Given data:

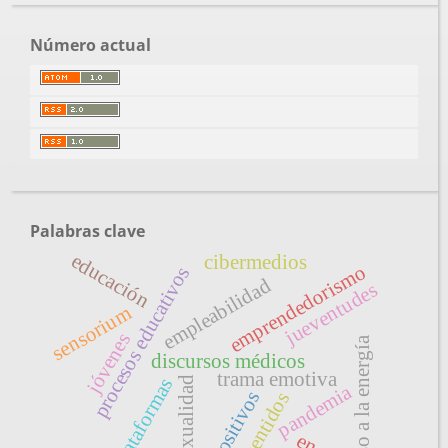
Número actual
Palabras clave
educación
cibermedios
emprendedorismo
procesos educativos
empleabilidad
jueventudes
sensorium
jóvenes
acceso a la energía
discursos médicos
trama emotiva
plataformas
sexualidad
pandemia
dispositivos
sentidos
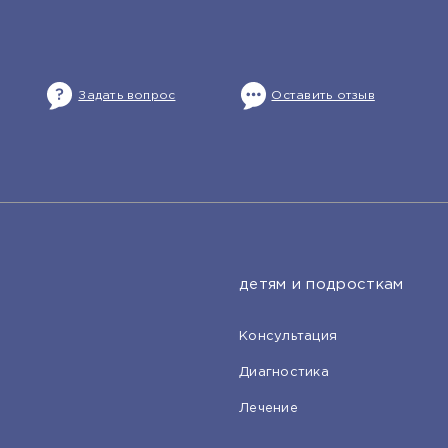
Задать вопрос
Оставить отзыв
детям и подросткам
Консультация
Диагностика
Лечение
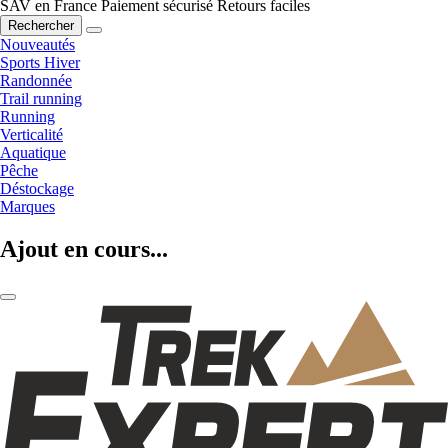
SAV en France
Paiement sécurisé
Retours faciles
Rechercher
Nouveautés
Sports Hiver
Randonnée
Trail running
Running
Verticalité
Aquatique
Pêche
Déstockage
Marques
Ajout en cours...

Task requirements:
Reproduce, word for word, the lines from the one containing "Консультация" to the end of the material, both ends included. No picture is copied.

Output for this exercise:
Консультация
Диагностика
Лечение
SAV en France
Paiement sécurisé
Retours faciles
Rechercher
Nouveautés
Sports Hiver
Randonnée
Trail running
Running
Verticalité
Aquatique
Pêche
Déstockage
Marques
Ajout en cours...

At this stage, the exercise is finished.